AI is big right now. It’s been big for a while, but it seems to be more and more aggressive in the educational space so I can longer just ignore it. I know, this was probably irresponsible of me as a cognitive psychologist who is deeply interested in learning and education. In retrospect, I think I was hoping that if I politely ignored it, it might go away. But it did not take the hint. Now, I have to patiently explain why I am not interested. Don’t get me wrong, I don’t think AI is the downfall of society or anything. I have the firm belief that AI is a tool and as such it is neither inherently good nor bad. As a tool it can be used or misused. I just have the unsettling suspicion that what is being labeled as AI isn’t always AI, at least not in the way you think it is, and even if it is AI, it might not always be the right tool for the job.
Artificial Intelligence is many things. As a field of study, Artificial Intelligence seeks to both better understand human cognition through computer models and to improve task-based computer models (that is, where the goal is to improve performance on a task and not necessarily to model how a human would perform on that task).

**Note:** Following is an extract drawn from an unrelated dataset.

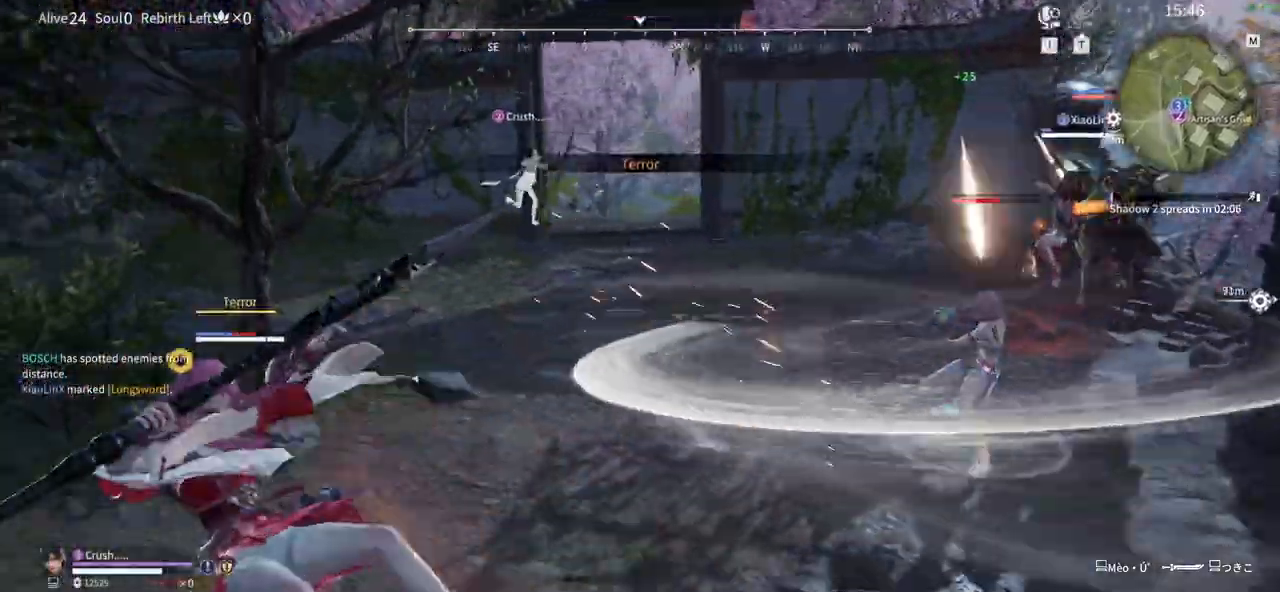
Gameplay with keyboard and mouse; each line is a JSON object with the keys and mouse buttons held at the frame after it. "events" lists presses ("down") and releases ("up") of "1", "2", "3", "4", "5", "a", "alt", "b", "c", "ctrl", "d", "e", "f", "g", "q", "r", "s", "shift", "space", "t", "tab", "tilde", "v", "w", "x", "z", "mouse_left", "mouse_wheel", "mouse_right", "mouse_mb4" and "mouse_mb5" between this image and that frame as [ms after this image, input, new state], when the widget could be followed in between. "mouse_left", "mouse_wheel", "mouse_right", "mouse_mb4", "mouse_mb5" = the "left", "wheel", "right", "mb4", "mb5" buttons of the "mouse" list. No other keys are recorded. "wheel" means that the mouse wheel is clicked or scrolled. Mouse movement is not recorded.
{"keys": ["s", "shift"], "mouse": [], "events": [[417, "s", "down"], [467, "shift", "down"]]}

Artificial Intelligence is in many ways a sister-discipline to cognitive psychology which also seeks to better under human cognition. Both fields are considered part of the broader interdisciplinary field of cognitive science which is informed by Philosophy, Linguistics, Anthropology, Psychology, Artificial Intelligence, and Neuroscience (1,2). Both came about in the 1950s and 60s, and while we can quibble about when, exactly, Cognitive Psychology became its own sub-discipline of psychology, the general consensus is that the field of Artificial Intelligence started in the summer of 1956 at the Dartmouth Summer Research Project on Artificial Intelligence (1).
Cognition, as it turns out, is pretty complex. Therefore, the study of Artificial Intelligence is broken into several different sub problems. The subproblems look like a mirror held up to a cognitive psychology textbook: reasoning & problem solving, knowledge representation, planning & decision-making, learning, natural language processing, perception, etc. If you can ask how humans do it, you can also try to build a model of it and ask how a machine might do it.